Prospective clients often ask what’s the difference between a Solicitor and a Licensed Conveyancer?
In NSW conveyancing was traditionally undertaken by Solicitors and the cost of such work was charged according to a pre-determined scale based on a percentage of the value of the property. In 1992 legislation was passed which enabled conveyancing work to be also undertaken by Licensed Conveyancers. The introduction of Licensed Conveyancers has seen that the cost of conveyancing services reduce significantly.
Licensed Conveyancers and Solicitors must hold Professional Indemnity Insurance and comply with a Professional Code of Conduct. Licensed Conveyancers are required to belong to an Industry body known as the Institute of Conveyancers (www.aicnsw.com.au) and Solicitors belong to an Industry body known as the Law Society of New South Wales (www.lawsociety.com.au).
Below are a few points of difference:-
• Only specialise in ‘real property’ related law known as conveyancing.
• Must have completed a minimum 2 years study at tertiary level on ‘real property’ law.
• Must have at least 2 years supervised practical experience in conveyancing before they can apply for a conveyancing licence. Conveyancing licences are issued and administered by the NSW Office of Fair Trading.
• In NSW a Licensed Conveyancer is just as qualified as a Solicitor to undertake the legal work involved in a conveyancing transaction.
• The majority of Licensed Conveyancers are self-employed and run their own business. This means that you are likely to be dealing with the Principal of the conveyancing business. A Licensed Conveyancer can also work in a legal office.
• Often based in the Suburbs and there is likely to be a Licensed Conveyancer in your local area. Some Licensed Conveyancers offer flexible appointment times or a mobile service.
• The cost of services offered by a Licenced Conveyancer are generally ‘fixed fee’ and considered cheaper than that offered by a Solicitor.
• If a transaction becomes litigious or is beyond the scope of what is considered conveyancing work under the Conveyancers Licensing Act 2003 then a Licensed Conveyancer must refer the transaction to a Solicitor for assistance.

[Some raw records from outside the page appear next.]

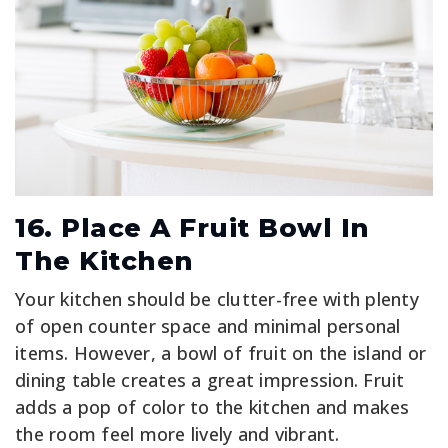
16. Place A Fruit Bowl In
The Kitchen
Your kitchen should be clutter-free with plenty
of open counter space and minimal personal
items. However, a bowl of fruit on the island or
dining table creates a great impression. Fruit
adds a pop of color to the kitchen and makes
the room feel more lively and vibrant.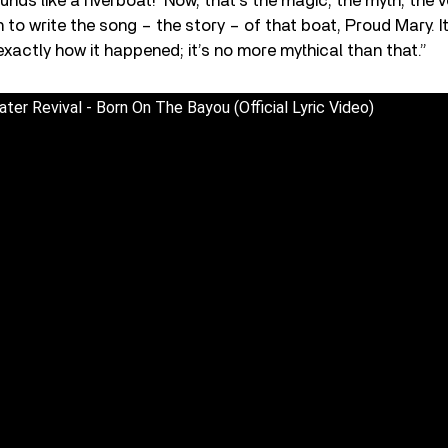
unds like a riverboat!’ Now, that’s the magic, the myth, the 
n to write the song – the story – of that boat, Proud Mary. I
exactly how it happened; it’s no more mythical than that.”
er Revival - Born On The Bayou (Official Lyric Video)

• Solicitors can practice in many areas of law including conveyancing and can be involved in transactions which require their attendance at Court.
• A Solicitor undertakes 6 months study in relation to ‘real property’ law during their law degree and ‘conveyancing’ is an optional elective. No practical training in conveyancing is required once a Solicitor is admitted to practice law.
• Solicitors often call themselves Conveyancers.
• Solicitors often have the assistance of a law clerk, secretary or Licensed Conveyancer to complete the conveyancing transaction on their behalf.
• Can often to be located in the City CBD or other major business districts rather than suburbs and don’t tend to offer flexible appointment times or a mobile service.
• A Solicitor may charge you by the hour rather than a fixed professional fee.
• If the transaction becomes litigious then a Solicitor may have the expertise to handle the conveyancing transaction without the need to refer it to other legal practitioner.
In summary, more people are now using the services of a Licensed Conveyancer than a Solicitor as they tend to be more price competitive and easily contactable.